Temperature: During the winter seasons, the mean minimum temperature is about 9 degrees Celsius, and the mean maximum is 23 degrees Celsius, while during the summer seasons the minimum is about 25 degrees Celsius and the mean maximum is about 44 degrees Celsius.

Humidity: In the southwest monsoon and the post-monsoon seasons, the relative humidity is high, above 70 percent. Thereafter the humidity decreases and in the summer the air is very dry.

Cloudiness: During the monsoon season, and for brief spells of a day or two in association with passing disturbances in winter, heavily clouded or overcast skies prevail. During the rest of the year, the skies are mostly clear or lightly clouded.

Winds: Winds are in general very light with a slight increase in force in the late summer and monsoon seasons. The average annual wind blow in the district ranges from 2 to 7.1 km/hrs.

==River system and water resources==

The Ami, the chief tributary of the Rapti, is a stream that commences at a short distance from Rapti in Rasulpur and issues from a large tract of paddy land.

The lakes of the district are numerous and several are of considerable size. They are most commonly formed by the changes in the river channels, while in other cases the natural depressions in which the surface of water collects, are generally due in some measure to fluvial action. The largest and the most celebrated lake in the district is the Bakhira or Badhanchh Tal, sometimes called the Moti Jhil, which lies on the eastern borders of the district between Bakhira and Mehdawal. This lake, though seldom more than two meters in depth, covers a very large area of about 12 km. long and 4 km. broad. The water in the lake is largely derived from the overflow from Rapti.

==Transport==
===Road===
NH 27 and NH 28A pass through Khalilabad.(Ragadganj)

===Railway===
Railway Station Khalilabad is on the Gorakhpur-Lucknow line.

===Airlines===
The nearest airport is in Gorakhpur. It is approximately an hour-long drive from Khalilabad.

==Demographics==
Khalilabad is a Nagar Palika Parishad city in the district of Sant Kabir Nagar, Uttar Pradesh. The Khalilabad city is divided into 25 wards for which elections are held every 5 years. The Khalilabad Nagar Palika Parishad has a population of 47,847 of which 25,154 are males while 22,693 are females as per a report released by Census India 2011.

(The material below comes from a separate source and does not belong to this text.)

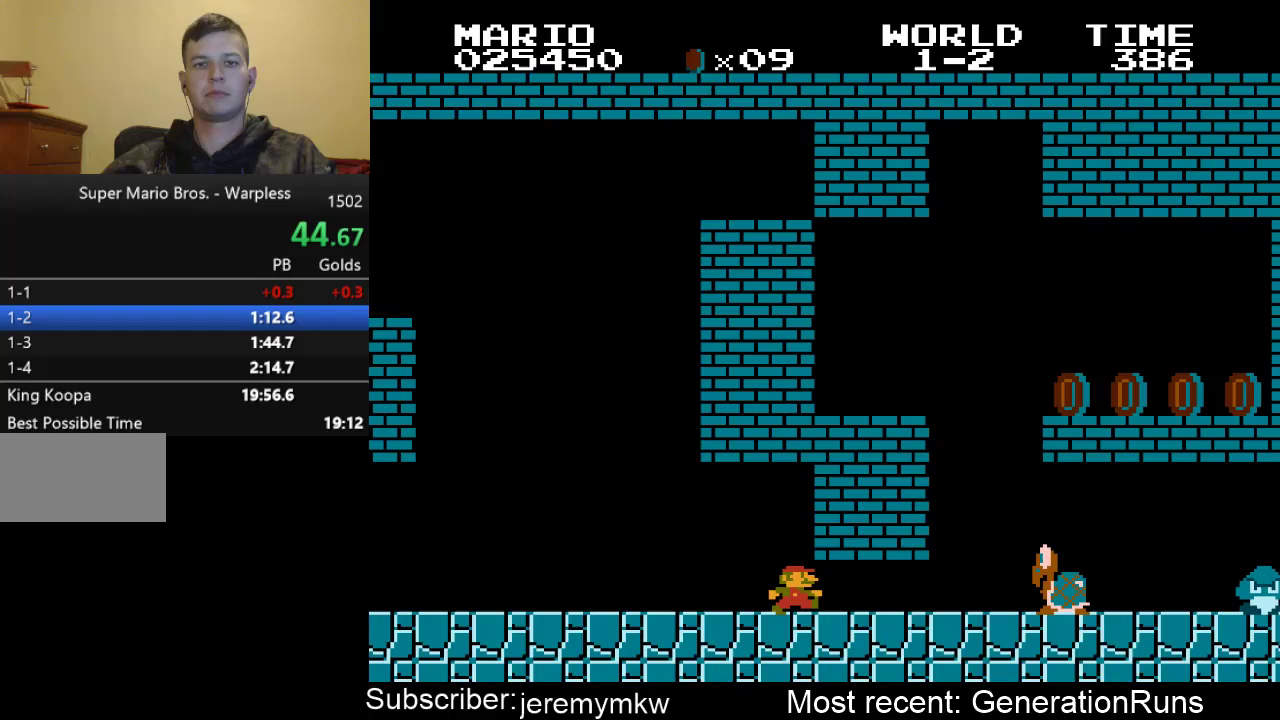
{"buttons": ["B"], "events": [[200, "DPAD_RIGHT", "up"], [233, "DPAD_LEFT", "down"], [267, "A", "down"], [300, "A", "up"], [333, "DPAD_LEFT", "up"]]}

The population of children aged 0-6 is 6274, which is 13.11% of the total population of Khalilabad (NPP). In Khalilabad Nagar Palika Parishad, the female sex ratio is 902, compared to the state average of 912. Moreover, the child sex ratio in Khalilabad is around 900 compared to the Uttar Pradesh state average of 902. The literacy rate of Khalilabad City is 82.06%, which is higher than the state average of 67.68%. In Khalilabad, male literacy is around 88.68% while the female literacy rate is 74.72%.

Khalilabad Nagar Palika Parishad has total administration of over 7,291 houses to which it supplies basic amenities like water and sewerage. It is also authorized to build roads within Nagar Palika Parishad limits and impose taxes on properties coming under its jurisdiction.